| JOB |
Only the lines below from the one containing "vfov_deg: 48.2" to the one containing "exposure_s: 1/4405" should be repeated, both included and unchanged.

Dataset entries
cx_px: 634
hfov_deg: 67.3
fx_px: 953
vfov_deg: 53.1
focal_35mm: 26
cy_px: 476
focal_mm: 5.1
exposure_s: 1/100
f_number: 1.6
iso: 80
---
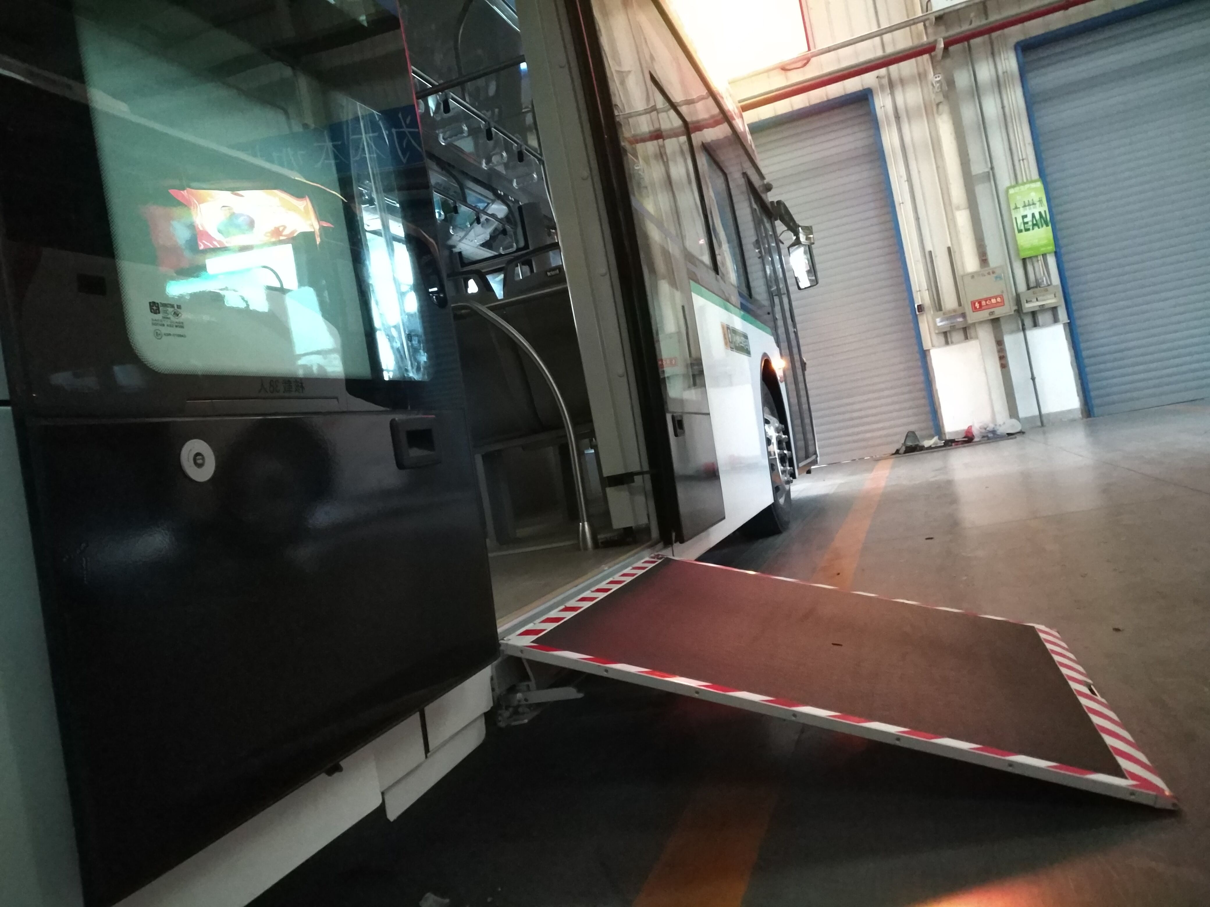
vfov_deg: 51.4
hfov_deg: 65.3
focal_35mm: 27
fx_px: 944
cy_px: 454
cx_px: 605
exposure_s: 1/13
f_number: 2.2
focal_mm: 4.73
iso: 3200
* * *
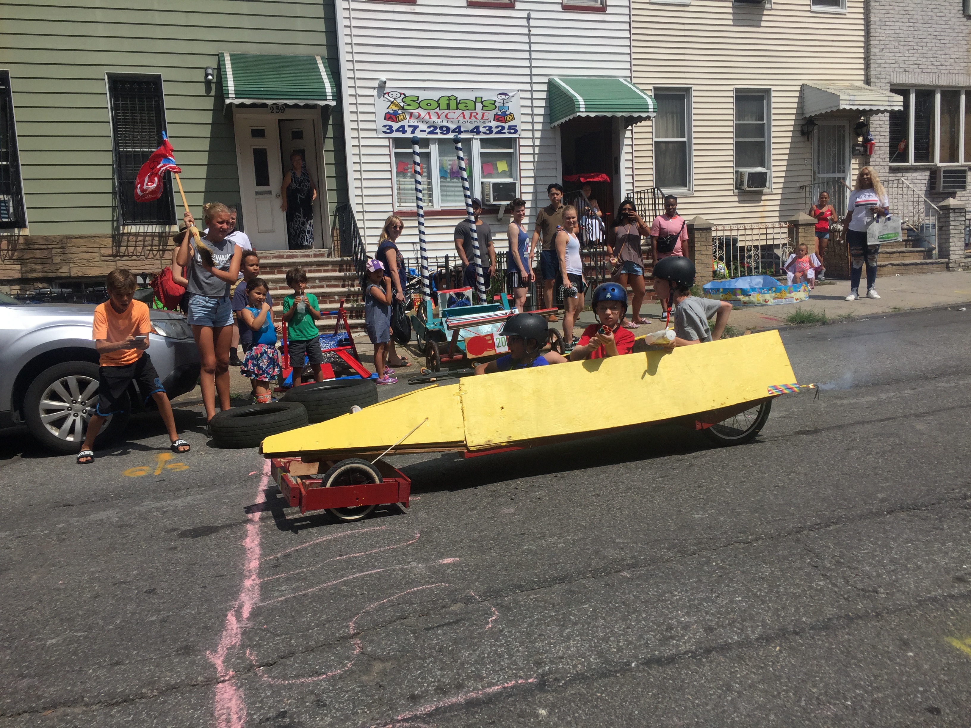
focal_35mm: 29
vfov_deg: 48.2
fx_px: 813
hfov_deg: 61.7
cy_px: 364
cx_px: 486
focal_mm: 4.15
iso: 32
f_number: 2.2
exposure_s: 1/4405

| TASK ANSWER |
vfov_deg: 48.2
fx_px: 813
hfov_deg: 61.7
cy_px: 364
cx_px: 486
focal_mm: 4.15
iso: 32
f_number: 2.2
exposure_s: 1/4405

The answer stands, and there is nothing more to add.